TEXTAUSZUG –
___
Arne Roock (Lean Kanban University):
Das Kanban-Board dient der Visualisierung eines Arbeitsfluss-Systems. Arbeitseinheiten durchfließen darauf verschiedene Stadien eines Prozesses von links nach rechts. Optische Signale beschränken parallele Arbeit, d.h. in jeder Spalte ist ein WIP-Limit eingetragen. Außerdem müssen Kanban-Systeme Punkte für die Zusage und die Lieferung kennzeichnen. Der Punkt Zusage wird passiert, wenn Kunde und Service miteinander vereinbaren, Anforderungen/Ideen ins System zu übernehmen. Der Punkt Lieferung ist erreicht, wenn Arbeitseinheiten als abgeschlossen betrachtet werden. Die Zeit, die eine Arbeitseinheit braucht, um von Zusage zur Lieferung zu kommen, wird als (System)Durchlaufzeit bezeichnet. Will man andere Teile des Systems als diese Zeitspanne untersuchen, nennt man das Zeit im Prozess (Time in Progress, kurz TIP). Die Lieferrate wird bestimmt durch die gelieferten Elemente pro Zeiteinheit. Wenn das Ende der betrachteten Zeit nicht die Lieferung ist, wird diese Rate Durchsatz genannt.
Das Gesetz von John D.C. Little angewendet auf den Arbeitsfluss in einem Kanban-System:
Wie misst man, ob die durchschnittliche parallele Arbeit (WIP) in einem idealen Verhältnis zur Durchlaufzeit steht? Dafür gibt es eine passende Visualisierung in Form eines kumulativen Flussdiagramms (engl.: Cumulative Flow Diagram).
Während in der Kanban-Methodenbeschreibung vor allem die approximative durchschnittliche Work in Progress (WIP) mit der approximativen durchschnittlichen Durchlaufzeit ins Verhältnis gesetzt wird, zeigt das Cumulative Flow Diagramm rechts zusätzlich die Anforderungen vor dem Punkt Zusage (in gelb) und innerhalb der Entwicklung noch, was gerade getestet wird (in blau). Im besten Falle überlagern sich die Linien nicht, sondern fließen mit gleichbleibendem Abstand bergauf.
Was man sonst noch am Verlauf der Linien ablesen kann, erfahren Sie auf unserer Wissenseite zum Cumulative Flow Diagramm.
___
BEREITGESTELLTE DATEN –
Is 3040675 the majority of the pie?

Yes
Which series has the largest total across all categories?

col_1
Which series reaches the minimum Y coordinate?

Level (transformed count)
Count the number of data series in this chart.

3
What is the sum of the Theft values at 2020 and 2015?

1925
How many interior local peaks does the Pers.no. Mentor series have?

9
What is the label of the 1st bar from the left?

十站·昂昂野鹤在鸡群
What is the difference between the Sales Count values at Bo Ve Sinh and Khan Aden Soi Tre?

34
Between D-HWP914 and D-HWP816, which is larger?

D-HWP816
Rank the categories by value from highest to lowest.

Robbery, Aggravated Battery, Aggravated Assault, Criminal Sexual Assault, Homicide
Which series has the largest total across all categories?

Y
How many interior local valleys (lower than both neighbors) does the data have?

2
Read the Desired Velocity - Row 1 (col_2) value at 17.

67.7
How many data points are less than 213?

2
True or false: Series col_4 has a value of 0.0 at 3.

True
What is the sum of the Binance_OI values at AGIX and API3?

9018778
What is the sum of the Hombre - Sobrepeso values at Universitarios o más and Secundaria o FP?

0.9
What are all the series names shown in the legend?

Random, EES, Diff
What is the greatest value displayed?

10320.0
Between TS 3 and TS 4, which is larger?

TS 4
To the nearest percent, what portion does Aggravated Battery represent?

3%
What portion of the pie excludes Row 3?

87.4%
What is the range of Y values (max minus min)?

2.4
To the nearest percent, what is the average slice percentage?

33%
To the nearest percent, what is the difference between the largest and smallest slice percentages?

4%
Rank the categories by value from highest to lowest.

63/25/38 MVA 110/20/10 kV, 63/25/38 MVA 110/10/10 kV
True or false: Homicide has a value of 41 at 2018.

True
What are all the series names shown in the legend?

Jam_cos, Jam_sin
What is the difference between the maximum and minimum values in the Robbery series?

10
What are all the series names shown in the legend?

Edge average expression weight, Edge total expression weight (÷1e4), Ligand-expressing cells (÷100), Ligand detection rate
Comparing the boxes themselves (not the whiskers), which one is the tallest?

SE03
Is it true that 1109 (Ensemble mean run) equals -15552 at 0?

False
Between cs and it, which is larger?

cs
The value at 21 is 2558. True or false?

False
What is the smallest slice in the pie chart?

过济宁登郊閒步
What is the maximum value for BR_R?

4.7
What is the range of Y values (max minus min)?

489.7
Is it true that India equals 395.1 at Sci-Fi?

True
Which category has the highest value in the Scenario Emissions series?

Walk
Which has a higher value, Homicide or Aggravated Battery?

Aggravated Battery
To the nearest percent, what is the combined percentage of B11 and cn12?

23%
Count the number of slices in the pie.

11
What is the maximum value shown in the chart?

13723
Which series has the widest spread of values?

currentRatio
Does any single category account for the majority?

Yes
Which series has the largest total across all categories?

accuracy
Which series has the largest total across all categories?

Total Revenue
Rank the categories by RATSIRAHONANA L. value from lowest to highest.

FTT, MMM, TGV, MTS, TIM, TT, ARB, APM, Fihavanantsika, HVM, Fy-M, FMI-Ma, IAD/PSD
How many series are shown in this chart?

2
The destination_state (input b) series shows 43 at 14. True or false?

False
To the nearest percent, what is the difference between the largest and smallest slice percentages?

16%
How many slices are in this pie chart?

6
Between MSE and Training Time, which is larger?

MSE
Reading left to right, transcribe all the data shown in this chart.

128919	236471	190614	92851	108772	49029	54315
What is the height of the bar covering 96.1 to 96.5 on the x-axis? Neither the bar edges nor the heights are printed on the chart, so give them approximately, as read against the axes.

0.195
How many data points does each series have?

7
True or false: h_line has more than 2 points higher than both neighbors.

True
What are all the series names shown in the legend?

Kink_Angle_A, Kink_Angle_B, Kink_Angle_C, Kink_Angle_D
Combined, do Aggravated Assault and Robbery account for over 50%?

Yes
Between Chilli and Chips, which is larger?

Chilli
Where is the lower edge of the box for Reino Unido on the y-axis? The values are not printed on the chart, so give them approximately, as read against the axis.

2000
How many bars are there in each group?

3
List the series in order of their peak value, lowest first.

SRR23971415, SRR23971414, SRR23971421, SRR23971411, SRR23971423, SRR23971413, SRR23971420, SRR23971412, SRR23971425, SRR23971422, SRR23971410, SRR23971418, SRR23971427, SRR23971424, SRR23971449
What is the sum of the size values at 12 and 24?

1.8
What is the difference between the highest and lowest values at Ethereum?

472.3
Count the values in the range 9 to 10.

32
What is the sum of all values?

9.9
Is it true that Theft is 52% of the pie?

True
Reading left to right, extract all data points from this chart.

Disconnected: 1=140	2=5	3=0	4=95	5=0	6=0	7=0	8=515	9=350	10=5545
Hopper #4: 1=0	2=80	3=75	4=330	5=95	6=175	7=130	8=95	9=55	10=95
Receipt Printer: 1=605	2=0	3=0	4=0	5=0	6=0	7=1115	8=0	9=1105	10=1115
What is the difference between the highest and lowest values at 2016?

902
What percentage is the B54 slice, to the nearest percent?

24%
___
Geben Sie aus dem Text zum Kanban-Board die Passage von „Das Gesetz von“ bis „Cumulative Flow Diagram).“ wortgetreu wieder.

Das Gesetz von John D.C. Little angewendet auf den Arbeitsfluss in einem Kanban-System:
Wie misst man, ob die durchschnittliche parallele Arbeit (WIP) in einem idealen Verhältnis zur Durchlaufzeit steht? Dafür gibt es eine passende Visualisierung in Form eines kumulativen Flussdiagramms (engl.: Cumulative Flow Diagram).